Segment Start: DATA IN THIS EXERCISE
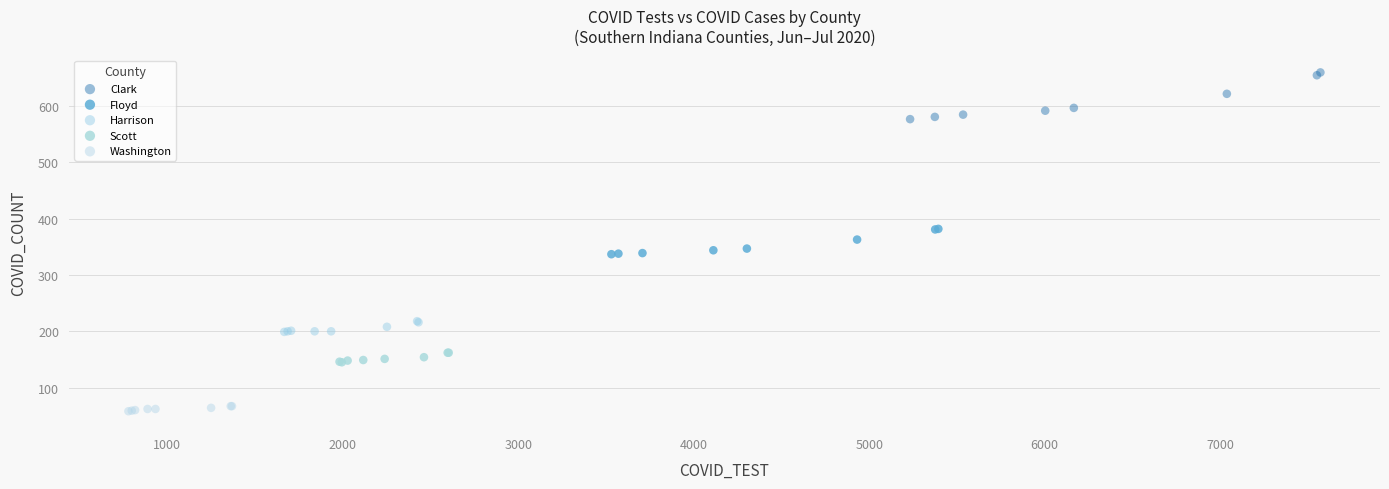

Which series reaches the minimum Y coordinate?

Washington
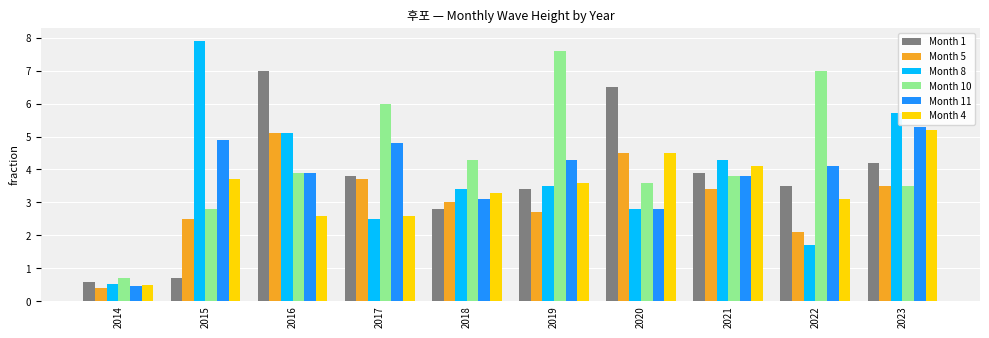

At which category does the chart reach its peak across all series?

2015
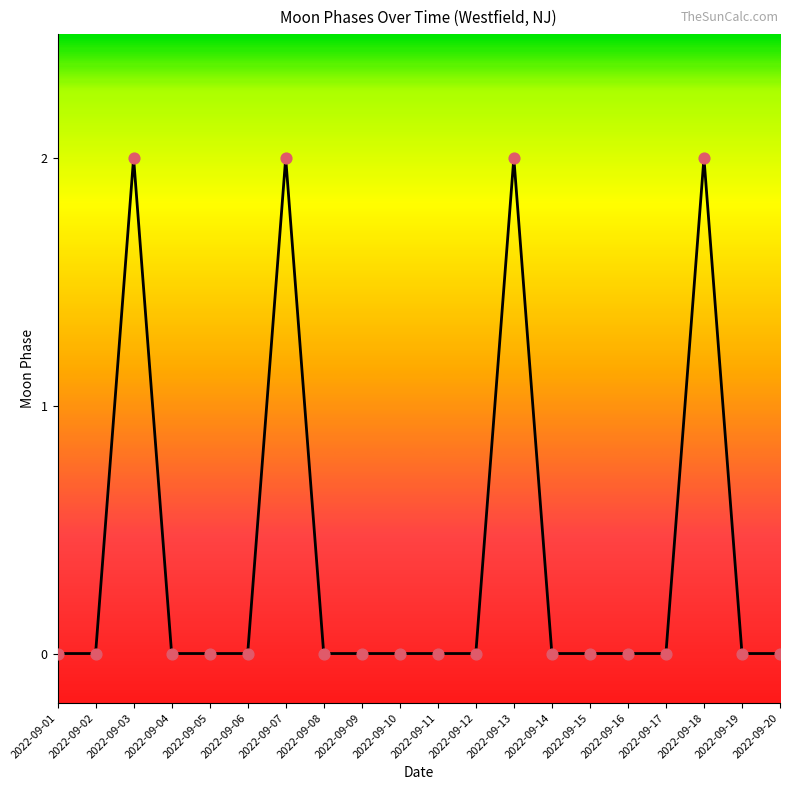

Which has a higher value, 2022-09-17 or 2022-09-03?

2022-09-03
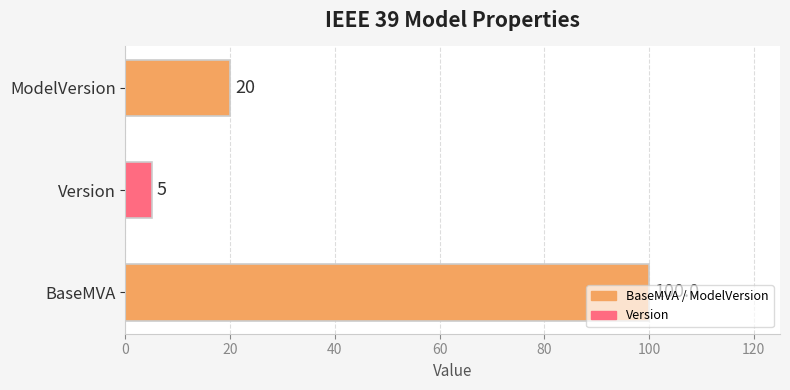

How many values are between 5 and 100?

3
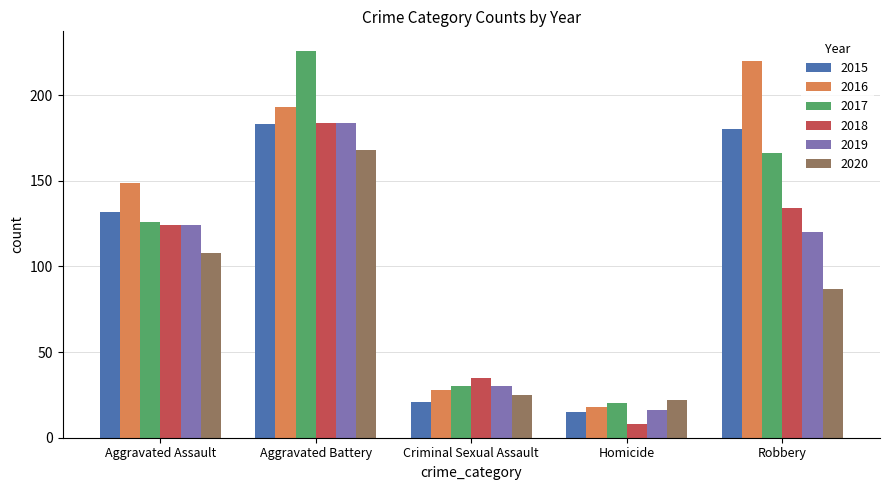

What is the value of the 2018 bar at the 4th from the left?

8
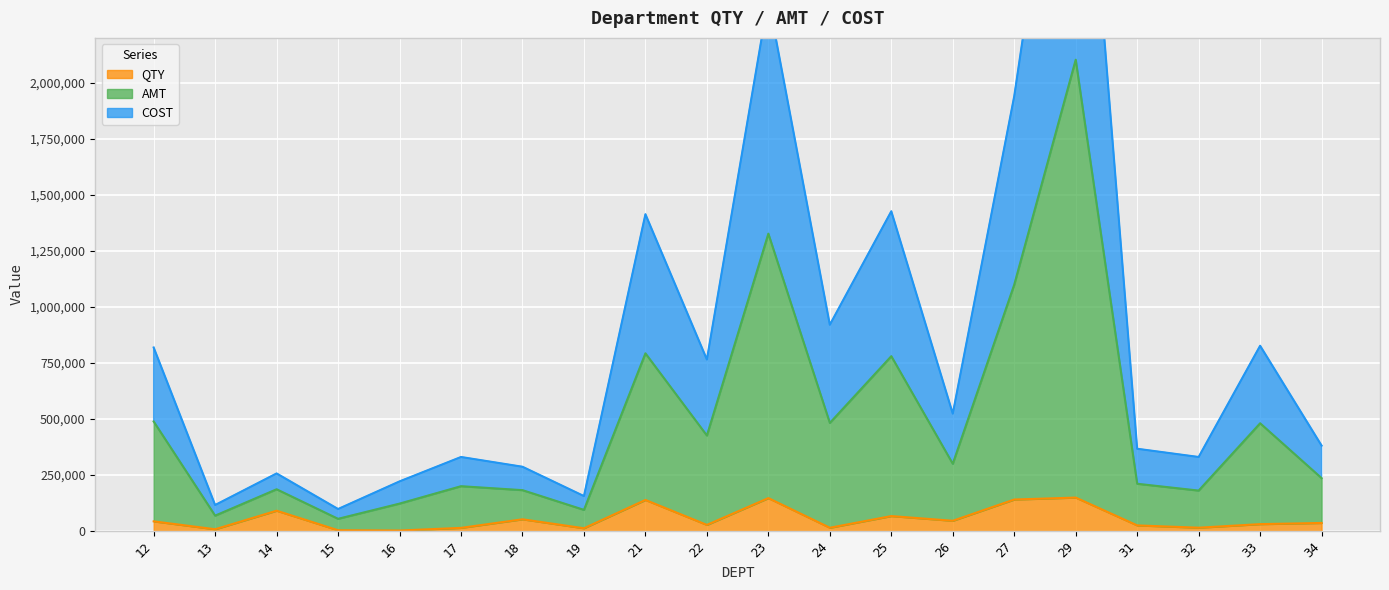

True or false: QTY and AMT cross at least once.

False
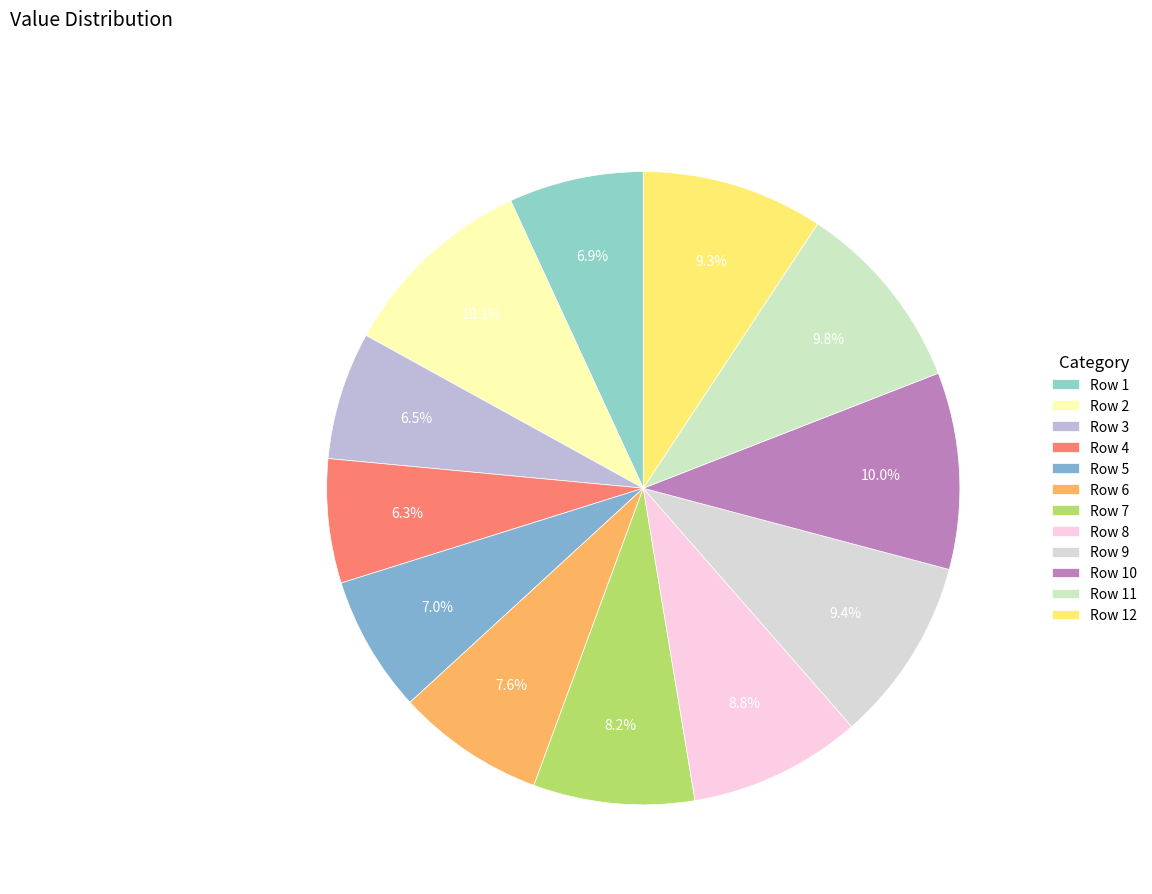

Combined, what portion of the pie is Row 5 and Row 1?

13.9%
Segment End: DATA IN THIS EXERCISE
> **PROBLEM TO WORK ON**: Rewrite the listing above, swapping each "series" for "data set" and keeping everything else the same. Leave out the pictures.

> **EXERCISE RESPONSE**:
Which data set reaches the minimum Y coordinate?

Washington

At which category does the chart reach its peak across all data set?

2015

Which has a higher value, 2022-09-17 or 2022-09-03?

2022-09-03

How many values are between 5 and 100?

3

What is the value of the 2018 bar at the 4th from the left?

8

True or false: QTY and AMT cross at least once.

False

Combined, what portion of the pie is Row 5 and Row 1?

13.9%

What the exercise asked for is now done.